Please write out the data that follows, word for word.
Dataset records Block Start
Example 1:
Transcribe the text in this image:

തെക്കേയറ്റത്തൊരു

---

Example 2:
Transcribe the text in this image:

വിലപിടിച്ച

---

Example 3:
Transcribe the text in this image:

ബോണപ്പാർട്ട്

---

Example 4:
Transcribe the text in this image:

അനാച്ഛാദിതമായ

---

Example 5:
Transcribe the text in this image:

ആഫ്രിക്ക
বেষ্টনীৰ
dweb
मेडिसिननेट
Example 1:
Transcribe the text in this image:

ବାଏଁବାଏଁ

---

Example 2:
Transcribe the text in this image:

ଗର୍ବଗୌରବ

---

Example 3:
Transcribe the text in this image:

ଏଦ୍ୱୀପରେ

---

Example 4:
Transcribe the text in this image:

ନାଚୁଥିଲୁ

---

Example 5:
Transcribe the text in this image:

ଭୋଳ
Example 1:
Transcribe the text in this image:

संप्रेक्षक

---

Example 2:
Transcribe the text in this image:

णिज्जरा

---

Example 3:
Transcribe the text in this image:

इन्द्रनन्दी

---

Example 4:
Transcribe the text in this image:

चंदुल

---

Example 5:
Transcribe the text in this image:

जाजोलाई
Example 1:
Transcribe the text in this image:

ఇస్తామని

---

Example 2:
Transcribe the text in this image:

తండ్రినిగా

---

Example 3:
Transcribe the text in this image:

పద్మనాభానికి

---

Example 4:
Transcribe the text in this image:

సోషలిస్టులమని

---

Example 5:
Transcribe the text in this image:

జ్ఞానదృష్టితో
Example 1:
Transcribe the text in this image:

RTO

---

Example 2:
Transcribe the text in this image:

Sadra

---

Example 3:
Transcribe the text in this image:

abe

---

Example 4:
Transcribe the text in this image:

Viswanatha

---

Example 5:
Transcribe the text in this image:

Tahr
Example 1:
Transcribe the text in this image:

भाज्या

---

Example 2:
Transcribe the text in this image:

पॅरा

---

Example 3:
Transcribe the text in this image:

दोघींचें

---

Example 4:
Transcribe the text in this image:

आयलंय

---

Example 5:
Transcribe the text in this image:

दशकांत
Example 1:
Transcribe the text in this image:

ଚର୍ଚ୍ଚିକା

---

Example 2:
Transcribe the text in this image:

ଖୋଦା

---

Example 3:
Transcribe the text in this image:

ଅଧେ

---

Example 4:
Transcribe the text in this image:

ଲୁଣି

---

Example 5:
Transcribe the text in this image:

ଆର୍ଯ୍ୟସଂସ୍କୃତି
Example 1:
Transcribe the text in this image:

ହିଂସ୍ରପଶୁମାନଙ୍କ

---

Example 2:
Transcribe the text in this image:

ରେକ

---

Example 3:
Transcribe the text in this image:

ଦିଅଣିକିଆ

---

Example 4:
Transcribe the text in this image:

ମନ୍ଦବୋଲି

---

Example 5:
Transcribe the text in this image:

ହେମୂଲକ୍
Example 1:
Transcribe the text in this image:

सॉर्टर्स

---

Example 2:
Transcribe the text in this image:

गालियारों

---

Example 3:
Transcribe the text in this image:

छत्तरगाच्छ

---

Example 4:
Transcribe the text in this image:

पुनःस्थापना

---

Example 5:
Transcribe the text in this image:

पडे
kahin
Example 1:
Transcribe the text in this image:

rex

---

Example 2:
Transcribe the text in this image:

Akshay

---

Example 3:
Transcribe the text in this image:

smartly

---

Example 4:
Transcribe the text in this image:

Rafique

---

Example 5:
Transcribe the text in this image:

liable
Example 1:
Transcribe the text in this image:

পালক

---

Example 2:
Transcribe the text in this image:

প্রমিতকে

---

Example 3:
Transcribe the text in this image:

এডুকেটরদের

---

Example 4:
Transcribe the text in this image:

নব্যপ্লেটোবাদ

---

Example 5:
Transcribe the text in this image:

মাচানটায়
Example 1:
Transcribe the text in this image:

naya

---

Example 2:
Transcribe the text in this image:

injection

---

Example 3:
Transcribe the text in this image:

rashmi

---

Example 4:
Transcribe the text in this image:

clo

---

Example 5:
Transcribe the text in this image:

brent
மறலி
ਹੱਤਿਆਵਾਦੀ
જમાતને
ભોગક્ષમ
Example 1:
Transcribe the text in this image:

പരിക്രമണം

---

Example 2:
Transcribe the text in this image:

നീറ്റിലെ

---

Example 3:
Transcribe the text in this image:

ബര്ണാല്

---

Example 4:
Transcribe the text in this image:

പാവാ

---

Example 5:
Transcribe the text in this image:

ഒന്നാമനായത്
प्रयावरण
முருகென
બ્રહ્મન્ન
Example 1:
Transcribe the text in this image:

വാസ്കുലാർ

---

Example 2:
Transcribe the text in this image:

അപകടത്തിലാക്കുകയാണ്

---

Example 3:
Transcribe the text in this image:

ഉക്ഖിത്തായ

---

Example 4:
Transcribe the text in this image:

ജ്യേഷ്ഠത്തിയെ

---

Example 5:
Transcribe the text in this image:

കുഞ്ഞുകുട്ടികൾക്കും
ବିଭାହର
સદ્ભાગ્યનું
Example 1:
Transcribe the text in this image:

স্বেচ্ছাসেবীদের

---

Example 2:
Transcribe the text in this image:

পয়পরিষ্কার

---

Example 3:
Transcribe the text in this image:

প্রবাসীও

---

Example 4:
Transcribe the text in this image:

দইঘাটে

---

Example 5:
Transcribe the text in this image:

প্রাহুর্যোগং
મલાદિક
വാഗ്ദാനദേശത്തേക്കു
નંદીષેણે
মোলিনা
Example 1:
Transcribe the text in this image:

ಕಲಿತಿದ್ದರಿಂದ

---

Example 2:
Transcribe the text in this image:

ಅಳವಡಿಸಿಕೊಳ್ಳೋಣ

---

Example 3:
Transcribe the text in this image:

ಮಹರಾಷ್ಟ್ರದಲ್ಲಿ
Dataset records Block End
- **Task solution**:
Example 1:
Transcribe the text in this image:

തെക്കേയറ്റത്തൊരു

---

Example 2:
Transcribe the text in this image:

വിലപിടിച്ച

---

Example 3:
Transcribe the text in this image:

ബോണപ്പാർട്ട്

---

Example 4:
Transcribe the text in this image:

അനാച്ഛാദിതമായ

---

Example 5:
Transcribe the text in this image:

ആഫ്രിക്ക
বেষ্টনীৰ
dweb
मेडिसिननेट
Example 1:
Transcribe the text in this image:

ବାଏଁବାଏଁ

---

Example 2:
Transcribe the text in this image:

ଗର୍ବଗୌରବ

---

Example 3:
Transcribe the text in this image:

ଏଦ୍ୱୀପରେ

---

Example 4:
Transcribe the text in this image:

ନାଚୁଥିଲୁ

---

Example 5:
Transcribe the text in this image:

ଭୋଳ
Example 1:
Transcribe the text in this image:

संप्रेक्षक

---

Example 2:
Transcribe the text in this image:

णिज्जरा

---

Example 3:
Transcribe the text in this image:

इन्द्रनन्दी

---

Example 4:
Transcribe the text in this image:

चंदुल

---

Example 5:
Transcribe the text in this image:

जाजोलाई
Example 1:
Transcribe the text in this image:

ఇస్తామని

---

Example 2:
Transcribe the text in this image:

తండ్రినిగా

---

Example 3:
Transcribe the text in this image:

పద్మనాభానికి

---

Example 4:
Transcribe the text in this image:

సోషలిస్టులమని

---

Example 5:
Transcribe the text in this image:

జ్ఞానదృష్టితో
Example 1:
Transcribe the text in this image:

RTO

---

Example 2:
Transcribe the text in this image:

Sadra

---

Example 3:
Transcribe the text in this image:

abe

---

Example 4:
Transcribe the text in this image:

Viswanatha

---

Example 5:
Transcribe the text in this image:

Tahr
Example 1:
Transcribe the text in this image:

भाज्या

---

Example 2:
Transcribe the text in this image:

पॅरा

---

Example 3:
Transcribe the text in this image:

दोघींचें

---

Example 4:
Transcribe the text in this image:

आयलंय

---

Example 5:
Transcribe the text in this image:

दशकांत
Example 1:
Transcribe the text in this image:

ଚର୍ଚ୍ଚିକା

---

Example 2:
Transcribe the text in this image:

ଖୋଦା

---

Example 3:
Transcribe the text in this image:

ଅଧେ

---

Example 4:
Transcribe the text in this image:

ଲୁଣି

---

Example 5:
Transcribe the text in this image:

ଆର୍ଯ୍ୟସଂସ୍କୃତି
Example 1:
Transcribe the text in this image:

ହିଂସ୍ରପଶୁମାନଙ୍କ

---

Example 2:
Transcribe the text in this image:

ରେକ

---

Example 3:
Transcribe the text in this image:

ଦିଅଣିକିଆ

---

Example 4:
Transcribe the text in this image:

ମନ୍ଦବୋଲି

---

Example 5:
Transcribe the text in this image:

ହେମୂଲକ୍
Example 1:
Transcribe the text in this image:

सॉर्टर्स

---

Example 2:
Transcribe the text in this image:

गालियारों

---

Example 3:
Transcribe the text in this image:

छत्तरगाच्छ

---

Example 4:
Transcribe the text in this image:

पुनःस्थापना

---

Example 5:
Transcribe the text in this image:

पडे
kahin
Example 1:
Transcribe the text in this image:

rex

---

Example 2:
Transcribe the text in this image:

Akshay

---

Example 3:
Transcribe the text in this image:

smartly

---

Example 4:
Transcribe the text in this image:

Rafique

---

Example 5:
Transcribe the text in this image:

liable
Example 1:
Transcribe the text in this image:

পালক

---

Example 2:
Transcribe the text in this image:

প্রমিতকে

---

Example 3:
Transcribe the text in this image:

এডুকেটরদের

---

Example 4:
Transcribe the text in this image:

নব্যপ্লেটোবাদ

---

Example 5:
Transcribe the text in this image:

মাচানটায়
Example 1:
Transcribe the text in this image:

naya

---

Example 2:
Transcribe the text in this image:

injection

---

Example 3:
Transcribe the text in this image:

rashmi

---

Example 4:
Transcribe the text in this image:

clo

---

Example 5:
Transcribe the text in this image:

brent
மறலி
ਹੱਤਿਆਵਾਦੀ
જમાતને
ભોગક્ષમ
Example 1:
Transcribe the text in this image:

പരിക്രമണം

---

Example 2:
Transcribe the text in this image:

നീറ്റിലെ

---

Example 3:
Transcribe the text in this image:

ബര്ണാല്

---

Example 4:
Transcribe the text in this image:

പാവാ

---

Example 5:
Transcribe the text in this image:

ഒന്നാമനായത്
प्रयावरण
முருகென
બ્રહ્મન્ન
Example 1:
Transcribe the text in this image:

വാസ്കുലാർ

---

Example 2:
Transcribe the text in this image:

അപകടത്തിലാക്കുകയാണ്

---

Example 3:
Transcribe the text in this image:

ഉക്ഖിത്തായ

---

Example 4:
Transcribe the text in this image:

ജ്യേഷ്ഠത്തിയെ

---

Example 5:
Transcribe the text in this image:

കുഞ്ഞുകുട്ടികൾക്കും
ବିଭାହର
સદ્ભાગ્યનું
Example 1:
Transcribe the text in this image:

স্বেচ্ছাসেবীদের

---

Example 2:
Transcribe the text in this image:

পয়পরিষ্কার

---

Example 3:
Transcribe the text in this image:

প্রবাসীও

---

Example 4:
Transcribe the text in this image:

দইঘাটে

---

Example 5:
Transcribe the text in this image:

প্রাহুর্যোগং
મલાદિક
വാഗ്ദാനദേശത്തേക്കു
નંદીષેણે
মোলিনা
Example 1:
Transcribe the text in this image:

ಕಲಿತಿದ್ದರಿಂದ

---

Example 2:
Transcribe the text in this image:

ಅಳವಡಿಸಿಕೊಳ್ಳೋಣ

---

Example 3:
Transcribe the text in this image:

ಮಹರಾಷ್ಟ್ರದಲ್ಲಿ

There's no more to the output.